Work harder, thinking smarter
A reader asks Geoff Gannon how, apart from reading and analysing, he can become a better investor. Geoff tells him to develop style
Sometimes it's hard to make the jump from learning to investing, but to an investor you've got to put in the hard work and make the tough decisions. Reading won't differentiate you from the crowd, your decisions do that, and in time you will develop what Gannon calls style and Warren Buffett calls his 'circle of competence'. These things can help:
Successful investing takes dedication, if Ted Weschler's example is anything to go by
The unassuming investment manager now working for Warren Buffet ran every day for 25 years, before taking a day off to show he didn't have to. Friends say it typifies his working pattern. 'Ted will spend months quietly in the corner trying to understand a particular issue, then he emerges like a quiet reporter of what he’s learned.'
There are two ways to make a poor judgement; allow instinct to override reason, or apply the wrong kind of reason
How's your mindware?

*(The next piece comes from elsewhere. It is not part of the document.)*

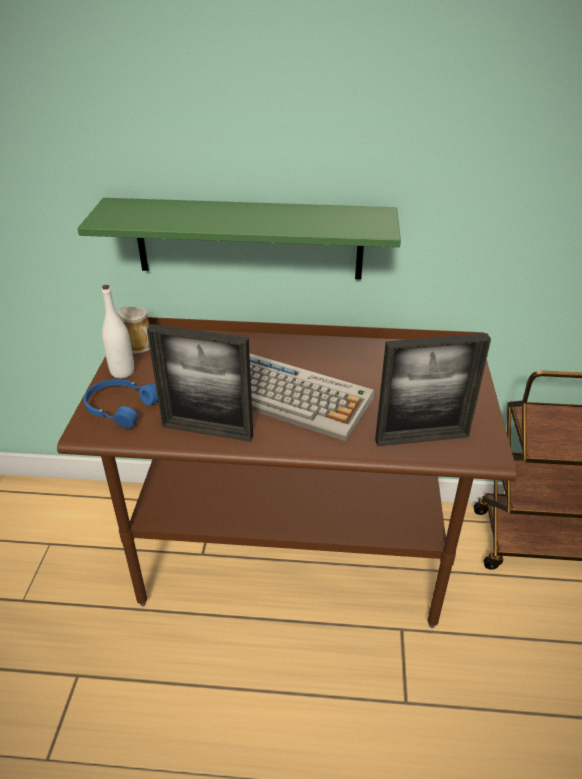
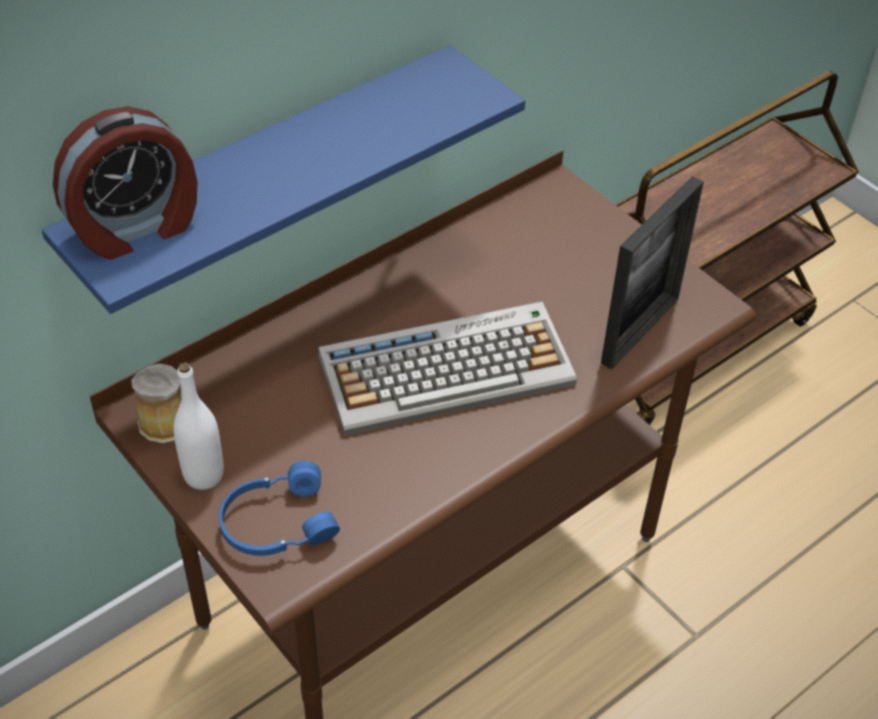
camera: 45 degrees left, 10 degrees up
(134, 210) = (136, 228): none -> alarm clock
(207, 431) = (421, 477): picture frame -> none
(249, 239) = (266, 179): green shelf -> blue shelf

Your powers of deductive logic, or probability theory, say, that enable you to override instinct and think about problems rationally? At every stage of a reasoning task, if we find it too difficult, our brains will revert to instinct. And even when we come to a seemingly rational conclusion, our mindware may have been contaminated by bias. To overcome our innate ability to get things wrong we need a rationality toolkit; to remember to think about alternatives, recognise our biases, break problems down, and that's only the start…
Extracts from Ray Dalio's book of principles reveal how the founder of the world's biggest hedge fund thinks
Make mistakes, suspend your ego, it's OK to fail as long as you learn from it. Take responsibility, don't spread it around a group. Fight every battle, however small, because small things can be symptomatic of big problems. Keep asking why? Why? Why? Until you get to the bottom of the problem. Distinguish the important from the trivial. Do the important things well and you won't have time for the trivial. Nothing is 100% true, so don't let people challenge your assertions by dwelling on exceptions.